Supo reinventarse en uno de los contextos más difíciles de los últimos tiempos. Tras la pandemia de COVID-19, decidió dar un giro profundo a su vida: dejó el mundo de los números y se volcó de lleno a la enseñanza de la actividad física, una elección que marcó un antes y un después en su camino personal y profesional.

“La pandemia me enseñó que el tiempo es valioso y que hay que animarse a hacer lo que a uno lo hace feliz”, resume Teresa, quien encontró en la actividad física una nueva manera de conectar con los demás y consigo misma.

Su historia es un ejemplo de resiliencia y transformación, y refleja cómo, incluso en los momentos más complejos, pueden surgir oportunidades para reinventarse y construir un camino más alineado con las propias convicciones.

Durante años, su rutina estuvo ligada al ámbito administrativo y contable, hasta que el parate obligado por la pandemia la llevó a replantearse prioridades, hábitos y proyectos. En ese proceso de introspección, el deporte —que siempre había ocupado un lugar importante en su vida— pasó de ser una pasión complementaria a convertirse en su principal vocación.

Con formación y constancia, Teresa se consolidó como instructora de deportes, enfocada en promover el bienestar integral, la salud y la calidad de vida a través del movimiento. Hoy, acompaña a personas de distintas edades en entrenamientos pensados no solo para mejorar el rendimiento físico, sino también para fortalecer la autoestima y el equilibrio emocional.
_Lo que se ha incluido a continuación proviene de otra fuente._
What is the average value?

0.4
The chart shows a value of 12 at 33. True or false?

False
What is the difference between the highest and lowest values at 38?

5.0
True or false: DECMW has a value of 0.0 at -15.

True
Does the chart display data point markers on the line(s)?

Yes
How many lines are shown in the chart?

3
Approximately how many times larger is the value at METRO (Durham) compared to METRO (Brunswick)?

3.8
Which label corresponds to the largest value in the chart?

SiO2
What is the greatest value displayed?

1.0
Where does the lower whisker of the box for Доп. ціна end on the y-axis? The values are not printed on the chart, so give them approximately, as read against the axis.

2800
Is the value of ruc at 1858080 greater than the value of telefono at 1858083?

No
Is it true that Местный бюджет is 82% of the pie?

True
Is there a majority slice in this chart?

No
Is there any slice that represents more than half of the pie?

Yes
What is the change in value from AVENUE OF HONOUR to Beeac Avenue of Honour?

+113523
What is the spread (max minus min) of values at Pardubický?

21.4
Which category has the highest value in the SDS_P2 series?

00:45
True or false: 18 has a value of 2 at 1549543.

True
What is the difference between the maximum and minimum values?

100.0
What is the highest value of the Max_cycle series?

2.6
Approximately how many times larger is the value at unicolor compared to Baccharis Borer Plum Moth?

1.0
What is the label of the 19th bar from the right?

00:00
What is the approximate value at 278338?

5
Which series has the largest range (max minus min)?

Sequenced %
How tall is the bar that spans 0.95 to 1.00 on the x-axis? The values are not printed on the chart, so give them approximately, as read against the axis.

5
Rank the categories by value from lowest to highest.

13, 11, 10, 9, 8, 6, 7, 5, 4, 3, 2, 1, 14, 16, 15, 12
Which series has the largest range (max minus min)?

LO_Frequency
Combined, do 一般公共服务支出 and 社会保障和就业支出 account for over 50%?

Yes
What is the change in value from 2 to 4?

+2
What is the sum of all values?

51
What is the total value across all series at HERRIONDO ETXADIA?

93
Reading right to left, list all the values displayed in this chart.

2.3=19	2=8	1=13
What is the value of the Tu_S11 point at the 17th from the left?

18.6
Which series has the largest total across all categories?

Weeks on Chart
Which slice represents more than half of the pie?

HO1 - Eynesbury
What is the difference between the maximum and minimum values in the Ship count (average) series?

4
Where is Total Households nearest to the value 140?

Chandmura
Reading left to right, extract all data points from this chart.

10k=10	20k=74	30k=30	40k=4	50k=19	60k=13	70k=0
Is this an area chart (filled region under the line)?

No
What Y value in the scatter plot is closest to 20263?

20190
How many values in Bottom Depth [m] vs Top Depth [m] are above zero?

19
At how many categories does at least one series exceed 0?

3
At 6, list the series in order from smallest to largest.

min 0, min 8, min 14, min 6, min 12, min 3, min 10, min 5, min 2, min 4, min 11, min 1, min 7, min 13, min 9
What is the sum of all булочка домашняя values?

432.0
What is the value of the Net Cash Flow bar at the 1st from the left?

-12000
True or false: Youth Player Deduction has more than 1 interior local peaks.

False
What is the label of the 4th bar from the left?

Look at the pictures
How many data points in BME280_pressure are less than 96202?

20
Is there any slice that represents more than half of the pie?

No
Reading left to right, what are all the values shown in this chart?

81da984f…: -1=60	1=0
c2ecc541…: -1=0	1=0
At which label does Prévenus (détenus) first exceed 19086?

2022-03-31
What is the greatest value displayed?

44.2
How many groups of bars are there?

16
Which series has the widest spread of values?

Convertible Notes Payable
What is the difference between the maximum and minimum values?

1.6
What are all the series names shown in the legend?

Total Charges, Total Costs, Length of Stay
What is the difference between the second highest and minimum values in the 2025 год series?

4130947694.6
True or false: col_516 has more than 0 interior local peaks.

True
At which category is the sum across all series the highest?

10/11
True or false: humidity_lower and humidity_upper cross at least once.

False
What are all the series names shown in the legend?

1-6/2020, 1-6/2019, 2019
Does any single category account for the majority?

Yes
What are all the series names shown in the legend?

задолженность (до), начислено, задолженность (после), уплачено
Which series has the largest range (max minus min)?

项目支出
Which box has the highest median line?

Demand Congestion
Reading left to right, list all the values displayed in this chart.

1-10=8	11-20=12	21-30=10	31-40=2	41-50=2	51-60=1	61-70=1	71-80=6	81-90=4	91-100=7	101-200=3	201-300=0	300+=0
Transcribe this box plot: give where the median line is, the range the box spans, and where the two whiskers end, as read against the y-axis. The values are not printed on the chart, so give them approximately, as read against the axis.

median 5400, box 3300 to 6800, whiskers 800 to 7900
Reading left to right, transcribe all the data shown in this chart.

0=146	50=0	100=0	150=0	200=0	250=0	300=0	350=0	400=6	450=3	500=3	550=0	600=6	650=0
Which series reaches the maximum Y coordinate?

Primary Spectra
El emprendimiento fue creciendo de manera sostenida a lo largo de los años, sumando alumnas y consolidándose como un punto de referencia en el barrio. En los últimos meses, Strong Woman tomó mayor visibilidad a partir de los posteos en redes sociales de una de sus alumnas, la intendenta de Quilmes en uso de licencia y actual diputada provincial, Mayra Mendoza, lo que permitió que la historia de Teresa y su gimnasio trascendiera el ámbito local y llegara a un público más amplio.

“Una de mis alumnas, Carolina, que trabajaba con Mayra, le habló de mí. Le comentó que se entrenaba con una chica del barrio, y un día me llega una notificación de Instagram, después un corazoncito y después, de un día para otro me dice: ‘Mayra quiere entrenar con vos’. Yo quedé shockeada, sin dormir. Y después me contactó y hasta que no estaba ahí frente a ella no lo podía creer. Para mí esto es demasiado, es un montón”, aseguró la instructora y alumna de tercer año de la Licenciatura en Actividad Física y Deporte en la Universidad Nacional de Avellaneda.